A juventude e a ruptura com o establishment: Paiva, Timas e outros
A política contemporânea tem visto a ascensão de uma juventude política que desafia as hierarquias tradicionais. Personagens como Milton Paiva e Andry Timas representam essa vanguarda: juristas, estrategas e comunicadores que, nos últimos anos, foram trazidos para o centro das atenções como parte de uma tentativa de renovação interna do MpD. Esta estratégia, todavia, parece ter sido insuficiente para contrabalançar um clima crescente de insatisfação. Pelo contrário: a integração de jovens quadros sem a concomitante abertura de espaços decisórios efetivos pode ter contribuído para uma sensação de tokenismo isto é, inclusão sem poder real — que, em muitos partidos ocidentais recentes, gerou frustrações comparáveis (pense‑se nas tensões internas no Partido Democrata dos EUA durante as primárias de 2016 e 2020).

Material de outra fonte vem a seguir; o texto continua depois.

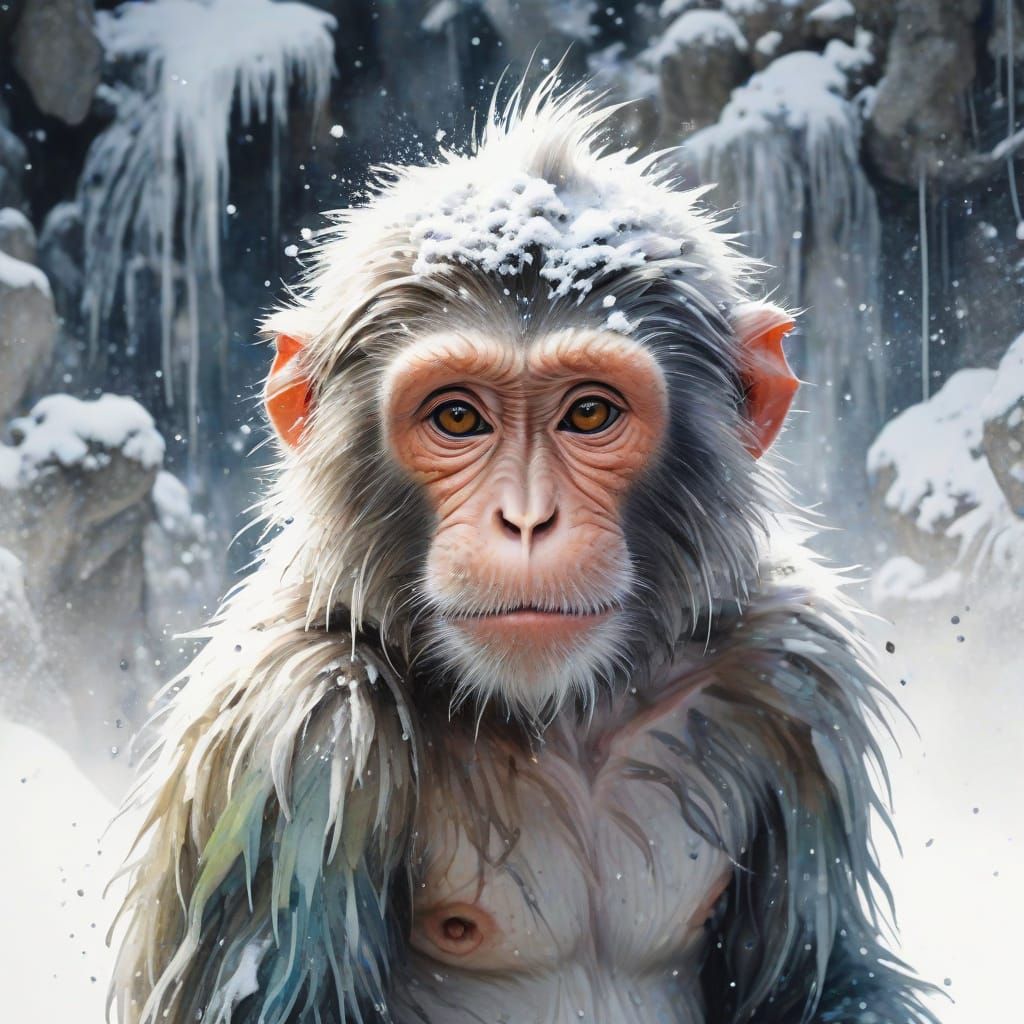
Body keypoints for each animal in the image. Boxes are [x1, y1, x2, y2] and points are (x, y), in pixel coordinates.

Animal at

O desmantelamento da estrutura partidária nos EUA: um exemplo de liderança centralizadora
Outro elemento crítico é o episódio amplamente reportado de desmantelamento, por ordem de Ulisses, de uma equipa nos EUA reconhecida por possuir uma das melhores estruturas organizativas partidárias fora do arquipélago. Esta decisão remete para um padrão que encontramos em democracias consolidadas: líderes que, receosos de perder controlo, preferem desarticular mecanismos internos de fortalecimento organizacional em favor de uma cadeia de comando rígida. Tal comportamento ecoa, em parte, o que observou Juan Linz em seus estudos sobre regimes democráticos sob tensão: quando a liderança se distancia das bases e de estruturas intermediárias de poder, a coesão organizacional tende a diluir‑se, abrindo espaço para dissensões e rupturas.

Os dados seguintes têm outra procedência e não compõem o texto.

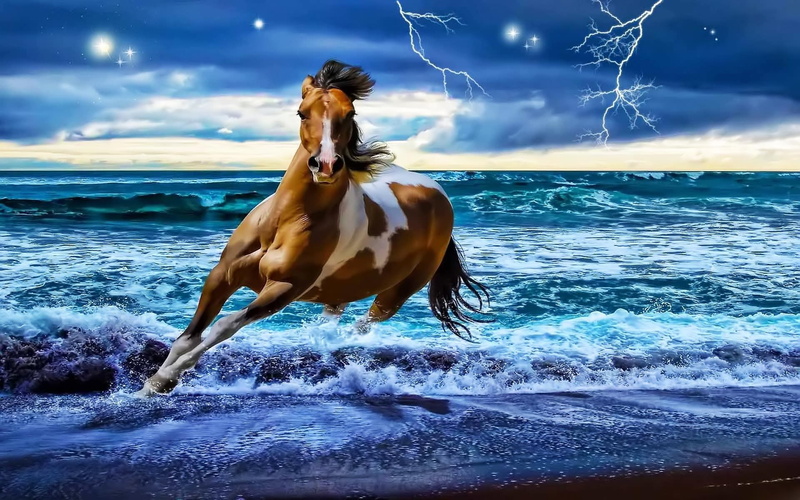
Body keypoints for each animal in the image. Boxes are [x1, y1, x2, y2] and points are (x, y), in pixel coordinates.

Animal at [138, 60, 490, 396]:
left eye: (350, 113)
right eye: (302, 112)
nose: (326, 165)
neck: (285, 222)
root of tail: (438, 194)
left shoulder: (284, 288)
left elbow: (224, 325)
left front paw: (163, 381)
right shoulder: (222, 274)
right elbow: (188, 336)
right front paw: (147, 386)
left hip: (398, 291)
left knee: (364, 323)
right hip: (343, 288)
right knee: (335, 314)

Ulisses isolado: entre inflexibilidade e obstinação
Se há um traço que perpassa as críticas internas ao estilo de liderança de Ulisses, esse é a acusação de inflexibilidade. A recusa em negociar, a percepção de superioridade sobre as bases e a relutância em integrar vozes dissonantes reforçam a ideia de um líder encurralado, possivelmente preso à sua própria concepção de autoridade. Neste particular, podemos recordar Lyndon B. Johnson nos finais dos anos 1960, quando, apesar de ainda dominante, enfrentou oposição interna no Partido Democrata que questionava a sua condução da Guerra do Vietname: o resultado foi um isolamento político que acelerou a sua saída do cenário.
Hoje, Ulisses Correia e Silva enfrenta um dilema parecido: ainda no comando formal do MpD, mas simultaneamente rodeado por descontentamento interno e pela perda de figuras centrais. Segundo relatos de bastidores, o líder tem passado noites inquietas, reflexo não apenas de um desgaste físico, mas sobretudo de um desgaste político acumulado ao longo de anos de “decisões acima do partido”.

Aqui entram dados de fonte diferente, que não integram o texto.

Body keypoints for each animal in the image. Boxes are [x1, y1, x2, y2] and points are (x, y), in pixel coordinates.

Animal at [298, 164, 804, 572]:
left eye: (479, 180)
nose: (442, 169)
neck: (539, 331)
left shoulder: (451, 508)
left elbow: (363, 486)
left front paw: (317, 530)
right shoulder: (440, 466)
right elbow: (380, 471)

O futuro do MpD e a lição das organizações políticas
O que está em jogo no MpD não é apenas a sobrevivência de um líder ou a vitória eleitoral de uma sigla: trata‑se de uma questão de legitimidade interna e de capacidade de adaptação às exigências de uma base mais plural, mais crítica e mais independente. A forma como o partido gere as tensões entre tradição e inovação, entre estrutura e participação, determinará não só o seu destino nas eleições iminentes, mas também seu papel na consolidação da democracia cabo‑verdiana. Historicamente, as organizações políticas que conseguem sobreviver a crises internas são aquelas capazes de reinventar consensos, acolher dissensões e redefinir redes de solidariedade politica não as que isolam o líder no topo do organograma. O que se testemunha no MpD é muito mais do que um desgaste individual: é um espelho do desafio permanente das democracias modernas em equilibrar liderança e participação, autoridade e abertura.